• [ESERCIZI DA SVOLGERE]:
A: Secondo il testo su Citofonare Radio Padova, quanto dura la musica della trasmissione?
B: Modifica il testo su Citofonare Radio Padova: riporta il passo che comincia con "Citofonare Radio Padova è" e termina dopo "sentirsi una star.", mettendo "Telegram" al posto di "WhatsApp".

=== TESTO FORNITO ===

Citofonare Radio Padova

Compie sei mesi la migliore trasmissione che abbia mai condotto dall'ottobre 2015: Citofonare Radio Padova.

Due anni di pausa e rieccomi in onda alla radio assieme a un piacevole professionista: Franco Ghirardello. La sua voce è ben nota qui in Veneto e, all'enorme platea della TV, le sue comparsate non saranno di certo sfuggite. Io ho scelto di non avere il televisore e quindi questo piacere me lo sono perso.

Citofonare Radio Padova è il nome che è stato scelto e che ha anche determinato parte del format: 3 ore e 20 minuti di musica intervallati dai nostri interventi e dai contributi di chi ascolta e può intervenire grazie ai messaggi audio di WhatsApp e che noi chiamiamo "citofonate". Nulla di originale, a partire dal nome, molte altre trasmissioni fanno esattamente la stessa cosa: ne più ne meno. La differenza ha un nome e un cognome, anzi 2: i nostri.

Provare a spiegare cosa trovano interessante i nostri ascoltatori è davvero una bella impresa. Dal lunedi al venerdi si sintonizzano alle 14 su Radio Padova ben sapendo che non parliamo di attualità, ci vietiamo di toccare il gossip, di calcio in due non ne sappiamo una e della musica parliamo con il rispetto di chi la vive da trent'anni senza per questo sentirsi una star.

D. Ma allora perchè qualcuno dovrebbe scegliere di ascoltare questo programma?

R. La prima cosa che mi viene in mente è che siamo una buona scelta per chi conosce i titoli dei brani che passiamo: ne presentiamo cosi pochi che shazam o l'rds dell'auto sono quasi obbligatori se sei giovane o non conosci la musica anni 80, 90 e degli ultimi dieci anni... insomma non mi piace presentare i dischi se posso evitarlo e ho convinto anche Franco a farlo di meno. In effetti questo può apparire un motivo un po' assurdo ma io sono sicuro che non lo è.

=== VOCI FORNITE ===

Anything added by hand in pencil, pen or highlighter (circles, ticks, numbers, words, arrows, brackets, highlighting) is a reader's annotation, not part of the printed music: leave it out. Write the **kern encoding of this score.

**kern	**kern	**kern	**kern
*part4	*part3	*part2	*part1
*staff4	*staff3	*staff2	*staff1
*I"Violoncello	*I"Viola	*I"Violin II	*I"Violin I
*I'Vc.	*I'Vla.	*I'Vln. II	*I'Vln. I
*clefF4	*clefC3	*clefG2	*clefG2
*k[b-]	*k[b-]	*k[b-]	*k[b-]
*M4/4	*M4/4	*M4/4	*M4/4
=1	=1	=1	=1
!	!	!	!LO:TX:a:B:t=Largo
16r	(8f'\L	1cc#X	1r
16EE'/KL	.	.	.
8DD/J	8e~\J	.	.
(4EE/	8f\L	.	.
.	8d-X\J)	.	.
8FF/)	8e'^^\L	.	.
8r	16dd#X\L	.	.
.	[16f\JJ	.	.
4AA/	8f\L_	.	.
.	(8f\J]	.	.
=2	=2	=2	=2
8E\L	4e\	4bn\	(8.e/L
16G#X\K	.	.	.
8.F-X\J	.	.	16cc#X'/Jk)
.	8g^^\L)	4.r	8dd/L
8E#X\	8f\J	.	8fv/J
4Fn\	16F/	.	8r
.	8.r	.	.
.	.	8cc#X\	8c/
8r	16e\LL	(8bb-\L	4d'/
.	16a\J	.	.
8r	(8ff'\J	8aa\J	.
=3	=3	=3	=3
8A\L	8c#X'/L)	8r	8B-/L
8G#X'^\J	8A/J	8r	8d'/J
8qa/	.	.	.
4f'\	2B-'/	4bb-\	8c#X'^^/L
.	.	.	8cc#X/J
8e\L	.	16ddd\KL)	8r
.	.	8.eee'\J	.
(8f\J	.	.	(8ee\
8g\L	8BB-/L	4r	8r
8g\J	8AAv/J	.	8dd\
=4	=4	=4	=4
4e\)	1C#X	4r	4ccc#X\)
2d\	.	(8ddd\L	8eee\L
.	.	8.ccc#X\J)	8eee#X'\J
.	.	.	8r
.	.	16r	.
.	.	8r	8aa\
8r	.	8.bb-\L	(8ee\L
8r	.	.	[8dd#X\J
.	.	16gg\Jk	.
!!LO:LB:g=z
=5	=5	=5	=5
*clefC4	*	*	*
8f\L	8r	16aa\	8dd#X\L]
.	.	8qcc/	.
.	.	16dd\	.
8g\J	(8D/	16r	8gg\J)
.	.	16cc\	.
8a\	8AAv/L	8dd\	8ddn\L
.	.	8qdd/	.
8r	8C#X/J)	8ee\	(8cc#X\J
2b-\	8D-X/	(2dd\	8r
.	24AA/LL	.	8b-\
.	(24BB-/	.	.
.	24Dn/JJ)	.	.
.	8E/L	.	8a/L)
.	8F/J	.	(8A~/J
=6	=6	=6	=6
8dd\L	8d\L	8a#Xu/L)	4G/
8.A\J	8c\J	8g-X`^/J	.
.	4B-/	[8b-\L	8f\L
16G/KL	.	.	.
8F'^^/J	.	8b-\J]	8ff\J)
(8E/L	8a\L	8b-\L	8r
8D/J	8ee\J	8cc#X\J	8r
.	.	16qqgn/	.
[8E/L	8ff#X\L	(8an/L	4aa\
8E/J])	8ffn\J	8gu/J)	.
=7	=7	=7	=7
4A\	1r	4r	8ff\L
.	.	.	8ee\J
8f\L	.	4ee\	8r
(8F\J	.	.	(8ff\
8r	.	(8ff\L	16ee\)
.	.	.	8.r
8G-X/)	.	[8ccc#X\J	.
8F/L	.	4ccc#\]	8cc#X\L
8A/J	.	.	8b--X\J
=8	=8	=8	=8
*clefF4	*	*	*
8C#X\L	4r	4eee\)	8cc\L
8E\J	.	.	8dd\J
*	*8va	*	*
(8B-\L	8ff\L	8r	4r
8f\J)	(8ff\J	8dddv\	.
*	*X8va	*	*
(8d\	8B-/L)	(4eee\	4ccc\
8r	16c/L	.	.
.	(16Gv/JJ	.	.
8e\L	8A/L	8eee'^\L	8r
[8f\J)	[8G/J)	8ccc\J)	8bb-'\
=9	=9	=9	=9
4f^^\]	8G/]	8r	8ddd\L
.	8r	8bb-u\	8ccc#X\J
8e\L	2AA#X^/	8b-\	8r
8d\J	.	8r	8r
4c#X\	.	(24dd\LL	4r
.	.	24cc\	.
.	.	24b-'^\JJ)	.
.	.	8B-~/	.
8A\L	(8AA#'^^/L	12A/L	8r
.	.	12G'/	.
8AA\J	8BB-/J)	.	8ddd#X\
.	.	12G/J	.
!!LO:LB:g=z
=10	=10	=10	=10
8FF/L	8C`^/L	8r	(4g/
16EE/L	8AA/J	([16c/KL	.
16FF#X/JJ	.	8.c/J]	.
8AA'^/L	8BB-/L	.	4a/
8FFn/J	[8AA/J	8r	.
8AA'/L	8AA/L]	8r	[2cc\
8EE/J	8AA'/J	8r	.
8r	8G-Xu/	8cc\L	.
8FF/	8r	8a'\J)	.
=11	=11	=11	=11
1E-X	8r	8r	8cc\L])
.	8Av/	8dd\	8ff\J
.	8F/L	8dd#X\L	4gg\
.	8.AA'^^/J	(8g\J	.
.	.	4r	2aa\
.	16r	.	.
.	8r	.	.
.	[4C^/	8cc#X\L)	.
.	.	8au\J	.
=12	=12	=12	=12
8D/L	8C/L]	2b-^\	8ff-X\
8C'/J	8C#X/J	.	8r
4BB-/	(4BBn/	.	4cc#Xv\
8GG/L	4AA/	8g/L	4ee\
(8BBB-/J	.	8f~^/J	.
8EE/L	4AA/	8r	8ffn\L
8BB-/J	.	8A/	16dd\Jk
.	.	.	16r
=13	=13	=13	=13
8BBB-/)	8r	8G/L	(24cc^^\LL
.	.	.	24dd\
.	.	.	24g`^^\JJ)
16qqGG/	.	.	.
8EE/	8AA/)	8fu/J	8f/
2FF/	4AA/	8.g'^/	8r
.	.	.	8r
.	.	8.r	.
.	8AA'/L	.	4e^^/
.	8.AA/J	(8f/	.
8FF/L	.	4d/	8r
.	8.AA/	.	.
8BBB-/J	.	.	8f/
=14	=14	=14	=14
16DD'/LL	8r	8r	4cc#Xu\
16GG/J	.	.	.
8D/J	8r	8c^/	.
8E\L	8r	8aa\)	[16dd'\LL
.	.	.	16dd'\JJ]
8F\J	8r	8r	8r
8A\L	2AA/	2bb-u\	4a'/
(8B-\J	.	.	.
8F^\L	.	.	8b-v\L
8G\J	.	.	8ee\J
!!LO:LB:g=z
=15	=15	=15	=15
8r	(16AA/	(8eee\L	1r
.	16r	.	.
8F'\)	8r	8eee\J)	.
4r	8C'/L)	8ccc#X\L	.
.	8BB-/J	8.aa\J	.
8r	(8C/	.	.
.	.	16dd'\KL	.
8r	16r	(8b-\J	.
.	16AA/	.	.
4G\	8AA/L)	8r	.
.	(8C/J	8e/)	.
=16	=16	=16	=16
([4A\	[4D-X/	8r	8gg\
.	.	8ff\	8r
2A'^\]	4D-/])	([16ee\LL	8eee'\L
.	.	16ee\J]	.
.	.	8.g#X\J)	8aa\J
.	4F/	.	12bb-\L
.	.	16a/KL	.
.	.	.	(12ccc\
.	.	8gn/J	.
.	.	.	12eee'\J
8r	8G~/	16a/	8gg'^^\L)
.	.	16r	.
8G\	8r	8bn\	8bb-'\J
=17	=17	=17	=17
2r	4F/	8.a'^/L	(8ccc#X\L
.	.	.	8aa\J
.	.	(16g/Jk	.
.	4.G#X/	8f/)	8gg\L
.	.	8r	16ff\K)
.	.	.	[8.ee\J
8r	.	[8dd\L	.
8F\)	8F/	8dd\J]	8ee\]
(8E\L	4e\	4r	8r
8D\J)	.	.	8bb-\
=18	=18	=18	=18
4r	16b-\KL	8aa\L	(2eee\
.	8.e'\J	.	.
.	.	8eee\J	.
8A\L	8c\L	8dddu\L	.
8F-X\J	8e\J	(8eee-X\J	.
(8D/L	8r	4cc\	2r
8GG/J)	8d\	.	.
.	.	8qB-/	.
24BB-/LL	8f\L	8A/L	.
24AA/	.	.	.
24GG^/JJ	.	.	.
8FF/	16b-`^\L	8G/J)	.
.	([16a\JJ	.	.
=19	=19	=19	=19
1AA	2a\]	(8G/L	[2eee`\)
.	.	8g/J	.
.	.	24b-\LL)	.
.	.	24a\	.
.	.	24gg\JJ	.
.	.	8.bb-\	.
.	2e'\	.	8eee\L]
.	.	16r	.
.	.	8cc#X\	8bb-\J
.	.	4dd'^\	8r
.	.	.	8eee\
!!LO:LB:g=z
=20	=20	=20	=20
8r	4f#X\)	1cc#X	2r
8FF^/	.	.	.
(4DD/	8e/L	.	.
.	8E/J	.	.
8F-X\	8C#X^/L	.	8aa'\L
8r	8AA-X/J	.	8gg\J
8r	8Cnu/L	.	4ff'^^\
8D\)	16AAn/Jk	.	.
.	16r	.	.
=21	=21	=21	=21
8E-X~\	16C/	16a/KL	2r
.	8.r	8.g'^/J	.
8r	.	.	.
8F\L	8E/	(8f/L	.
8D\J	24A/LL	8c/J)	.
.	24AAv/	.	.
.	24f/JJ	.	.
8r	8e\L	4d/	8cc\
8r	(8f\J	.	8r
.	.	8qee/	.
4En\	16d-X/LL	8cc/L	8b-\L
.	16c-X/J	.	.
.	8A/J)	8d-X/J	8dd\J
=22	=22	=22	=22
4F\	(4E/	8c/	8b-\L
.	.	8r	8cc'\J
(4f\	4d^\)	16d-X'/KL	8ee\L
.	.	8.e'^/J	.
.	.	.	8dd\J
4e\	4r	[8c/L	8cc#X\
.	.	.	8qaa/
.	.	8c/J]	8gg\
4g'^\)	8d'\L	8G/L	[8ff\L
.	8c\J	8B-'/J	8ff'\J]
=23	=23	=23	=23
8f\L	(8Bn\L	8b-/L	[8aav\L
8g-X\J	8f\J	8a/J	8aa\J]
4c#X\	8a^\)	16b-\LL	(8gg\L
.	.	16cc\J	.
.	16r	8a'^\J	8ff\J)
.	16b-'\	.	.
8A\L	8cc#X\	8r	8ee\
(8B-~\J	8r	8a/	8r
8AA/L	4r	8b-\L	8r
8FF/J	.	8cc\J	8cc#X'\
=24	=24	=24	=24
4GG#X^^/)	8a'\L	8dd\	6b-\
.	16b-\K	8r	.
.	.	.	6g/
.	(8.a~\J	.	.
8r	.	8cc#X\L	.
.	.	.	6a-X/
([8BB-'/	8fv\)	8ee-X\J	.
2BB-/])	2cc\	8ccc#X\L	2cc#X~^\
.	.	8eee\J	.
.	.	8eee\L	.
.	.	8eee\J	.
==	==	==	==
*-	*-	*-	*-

===

• [SOLUZIONI]:
A: 3 ore e 20 minuti.

B:
Citofonare Radio Padova è il nome che è stato scelto e che ha anche determinato parte del format: 3 ore e 20 minuti di musica intervallati dai nostri interventi e dai contributi di chi ascolta e può intervenire grazie ai messaggi audio di Telegram e che noi chiamiamo "citofonate". Nulla di originale, a partire dal nome, molte altre trasmissioni fanno esattamente la stessa cosa: ne più ne meno. La differenza ha un nome e un cognome, anzi 2: i nostri.

Provare a spiegare cosa trovano interessante i nostri ascoltatori è davvero una bella impresa. Dal lunedi al venerdi si sintonizzano alle 14 su Radio Padova ben sapendo che non parliamo di attualità, ci vietiamo di toccare il gossip, di calcio in due non ne sappiamo una e della musica parliamo con il rispetto di chi la vive da trent'anni senza per questo sentirsi una star.